A new strain of norovirus, the most common cause of sudden intestinal illness, has shown up in Minnesota, and that could mean more norovirus illnesses this winter, state health officials warned today.
The new strain, called GII.17 Kawasaki, caused many outbreaks in Asia last winter before arriving in the U.S. MDH has investigated more than 20 outbreaks caused by norovirus since the beginning of September. The new strain first showed up in sporadic cases in the state earlier this year and the first outbreak caused by the new strain was reported last week. Reports of norovirus-like illnesses in the community have also increased in the past week.
“Every few years, a new strain of norovirus emerges and causes many illnesses. We don’t know yet if this new strain will lead to an increase in the number of outbreaks reported, but it could,” said Amy Saupe, a foodborne disease epidemiologist at the Minnesota Department of Health (MDH). “If we’re meticulous about washing our hands and handling food properly, we may be able to limit the impact.”
Illness caused by norovirus is often mistakenly called “stomach flu,” which is a confusing term because norovirus is not related to influenza. Influenza is a respiratory illness, with symptoms that include high fever, chills, body aches, sneezing, runny nose, sore throat, and/or coughing. Norovirus is not a respiratory illness, and is not spread through breathing or coughing.
“When people say that they have ‘stomach flu,’ referring to a short illness with diarrhea and/or vomiting, what they generally have is a norovirus infection,” said Saupe.

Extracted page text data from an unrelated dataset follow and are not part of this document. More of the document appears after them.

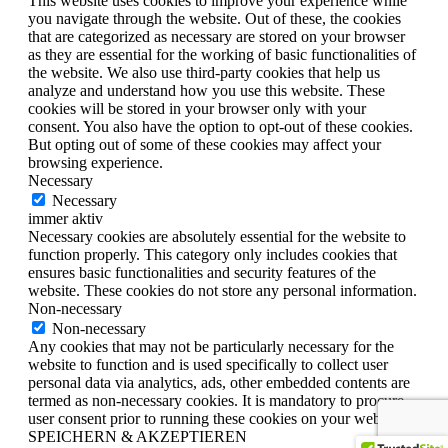
This website uses cookies to improve your experience while
you navigate through the website. Out of these, the cookies
that are categorized as necessary are stored on your browser
as they are essential for the working of basic functionalities of
the website. We also use third-party cookies that help us
analyze and understand how you use this website. These
cookies will be stored in your browser only with your
consent. You also have the option to opt-out of these cookies.
But opting out of some of these cookies may affect your
browsing experience.
Necessary
Necessary
immer aktiv
Necessary cookies are absolutely essential for the website to
function properly. This category only includes cookies that
ensures basic functionalities and security features of the
website. These cookies do not store any personal information.
Non-necessary
Non-necessary
Any cookies that may not be particularly necessary for the
website to function and is used specifically to collect user
personal data via analytics, ads, other embedded contents are
termed as non-necessary cookies. It is mandatory to procure
user consent prior to running these cookies on your website.
SPEICHERN & AKZEPTIEREN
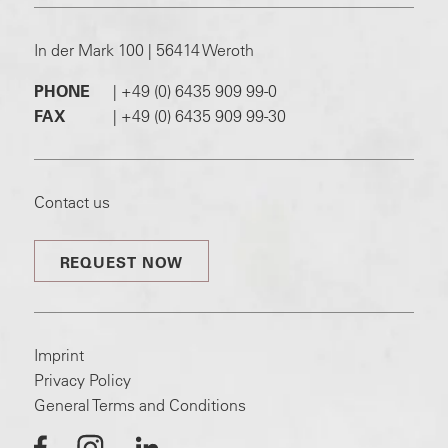
In der Mark 100 | 56414 Weroth
PHONE
|
+49 (0) 6435 909 99-0
FAX
|
+49 (0) 6435 909 99-30
Contact us
REQUEST NOW
Imprint
Privacy Policy
General Terms and Conditions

Norovirus can cause nausea, vomiting, diarrhea, abdominal pain, headache, body aches, a general run-down feeling, and a mild fever. Symptoms typically begin 24 to 48 hours after swallowing the virus, and usually last one to two days. The virus passes from one person to another by the fecal-oral route. That means the virus comes from the feces or vomit of people who are sick or were recently sick, and can make someone else sick if they get the virus in their mouth and swallow it. A tiny amount of virus can make someone sick.
“Fecal-oral transmission sounds gross, but it’s important for people to understand that they may have gotten their norovirus from food, and that they could pass the virus to others by handling food, even after their symptoms are gone,” Saupe said.

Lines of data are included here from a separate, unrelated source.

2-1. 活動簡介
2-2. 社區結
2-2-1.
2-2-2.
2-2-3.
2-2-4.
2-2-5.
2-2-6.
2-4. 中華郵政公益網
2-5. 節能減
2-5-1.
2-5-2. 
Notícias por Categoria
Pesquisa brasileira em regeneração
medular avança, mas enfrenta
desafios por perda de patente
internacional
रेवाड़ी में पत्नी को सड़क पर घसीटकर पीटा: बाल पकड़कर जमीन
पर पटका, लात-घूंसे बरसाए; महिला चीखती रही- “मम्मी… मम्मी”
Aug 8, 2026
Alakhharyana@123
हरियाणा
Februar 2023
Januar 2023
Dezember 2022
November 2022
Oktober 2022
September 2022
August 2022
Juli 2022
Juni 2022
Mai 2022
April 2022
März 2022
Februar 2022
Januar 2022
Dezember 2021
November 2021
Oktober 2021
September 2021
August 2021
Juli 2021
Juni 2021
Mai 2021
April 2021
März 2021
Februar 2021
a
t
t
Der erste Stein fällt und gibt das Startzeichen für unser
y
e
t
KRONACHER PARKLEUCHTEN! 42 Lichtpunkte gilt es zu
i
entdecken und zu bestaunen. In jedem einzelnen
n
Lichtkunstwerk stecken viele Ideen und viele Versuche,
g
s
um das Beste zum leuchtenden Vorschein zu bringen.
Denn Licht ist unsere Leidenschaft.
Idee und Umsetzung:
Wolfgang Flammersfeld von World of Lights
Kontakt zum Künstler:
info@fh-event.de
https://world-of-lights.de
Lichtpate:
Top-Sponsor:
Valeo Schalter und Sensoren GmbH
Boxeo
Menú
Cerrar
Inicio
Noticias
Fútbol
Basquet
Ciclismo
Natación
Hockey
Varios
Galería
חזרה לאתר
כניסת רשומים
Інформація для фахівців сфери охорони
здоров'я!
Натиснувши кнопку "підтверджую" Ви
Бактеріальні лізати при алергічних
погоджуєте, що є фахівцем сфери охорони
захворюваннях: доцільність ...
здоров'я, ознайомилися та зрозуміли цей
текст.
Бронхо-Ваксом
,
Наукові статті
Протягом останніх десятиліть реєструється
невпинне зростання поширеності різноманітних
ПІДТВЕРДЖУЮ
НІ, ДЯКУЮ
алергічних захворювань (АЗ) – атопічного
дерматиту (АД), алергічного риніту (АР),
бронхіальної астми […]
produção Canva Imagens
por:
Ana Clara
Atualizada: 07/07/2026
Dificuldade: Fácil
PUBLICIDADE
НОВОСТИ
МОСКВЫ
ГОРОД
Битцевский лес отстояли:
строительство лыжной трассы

Norovirus is the most common cause of food-related illness in Minnesota. In a recent outbreak example, employees who had been sick with diarrhea prepared food items that were eaten by restaurant patrons and at least 25 patrons became ill from norovirus.
The majority of norovirus illnesses and outbreaks can be prevented through good handwashing and appropriate food handling. Always wash your hands well before preparing food, and do not prepare food for others (at home or for your job) at all if you have been sick with vomiting or diarrhea in the last three days. If you are sick with vomiting or diarrhea, wash your hands very carefully after using the restroom. Norovirus can be present in your stool for several days even after you are feeling better, so continue to be extra careful about handwashing.
Always wash your hands before eating. Do not eat food prepared by someone who is ill with vomiting or diarrhea. If someone in your household is sick with vomiting or diarrhea, have them use a separate bathroom, if possible. Clean surfaces with soap and water and sanitize with a bleach solution to kill any norovirus that was spread to bathroom or kitchen surfaces. Launder soiled clothing in hot water promptly. Wash your hands after helping children in the bathroom or touching surfaces that may have vomit or feces on them.
Thorough handwashing includes washing your hands with soap for at least 20 seconds, rinsing under running water, and drying with a towel.
Handwashing helps remove norovirus and other germs from your hands (see Hand Hygiene).